● Exercise objective
Print out each record below, unaltered and complete, without its images.

● Dataset excerpts
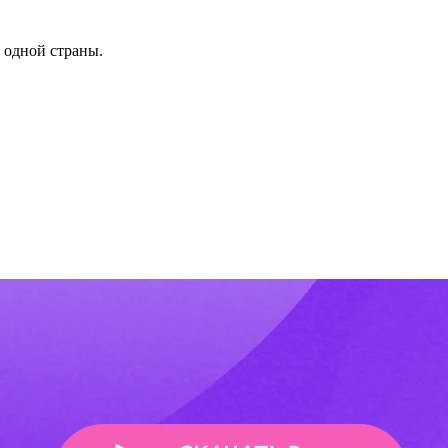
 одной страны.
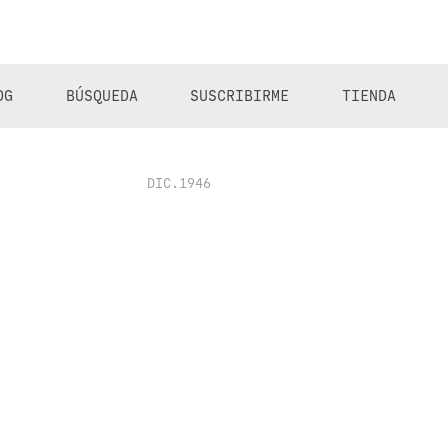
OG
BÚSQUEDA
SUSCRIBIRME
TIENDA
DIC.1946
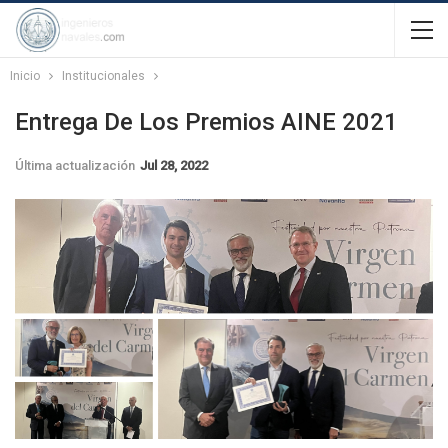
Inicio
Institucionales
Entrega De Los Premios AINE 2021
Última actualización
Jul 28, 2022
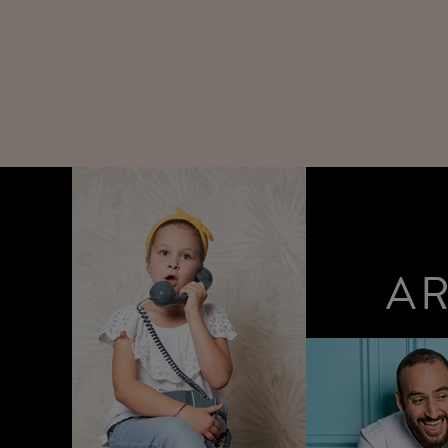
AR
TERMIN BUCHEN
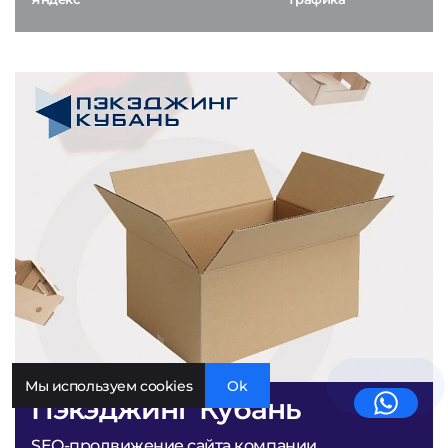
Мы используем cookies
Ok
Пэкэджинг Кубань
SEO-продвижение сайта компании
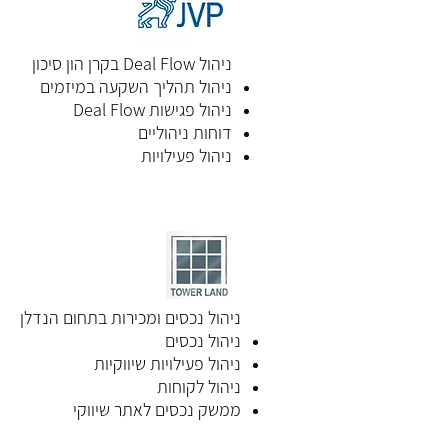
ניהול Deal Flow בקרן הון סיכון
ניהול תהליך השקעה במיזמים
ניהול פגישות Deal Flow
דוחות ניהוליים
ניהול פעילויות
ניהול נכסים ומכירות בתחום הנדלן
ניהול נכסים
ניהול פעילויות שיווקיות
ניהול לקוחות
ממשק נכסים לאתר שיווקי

● Expected output
 одной страны.
OG
BÚSQUEDA
SUSCRIBIRME
TIENDA
DIC.1946
Inicio
Institucionales
Entrega De Los Premios AINE 2021
Última actualización
Jul 28, 2022
AR
TERMIN BUCHEN
Мы используем cookies
Ok
Пэкэджинг Кубань
SEO-продвижение сайта компании
ניהול Deal Flow בקרן הון סיכון
ניהול תהליך השקעה במיזמים
ניהול פגישות Deal Flow
דוחות ניהוליים
ניהול פעילויות
ניהול נכסים ומכירות בתחום הנדלן
ניהול נכסים
ניהול פעילויות שיווקיות
ניהול לקוחות
ממשק נכסים לאתר שיווקי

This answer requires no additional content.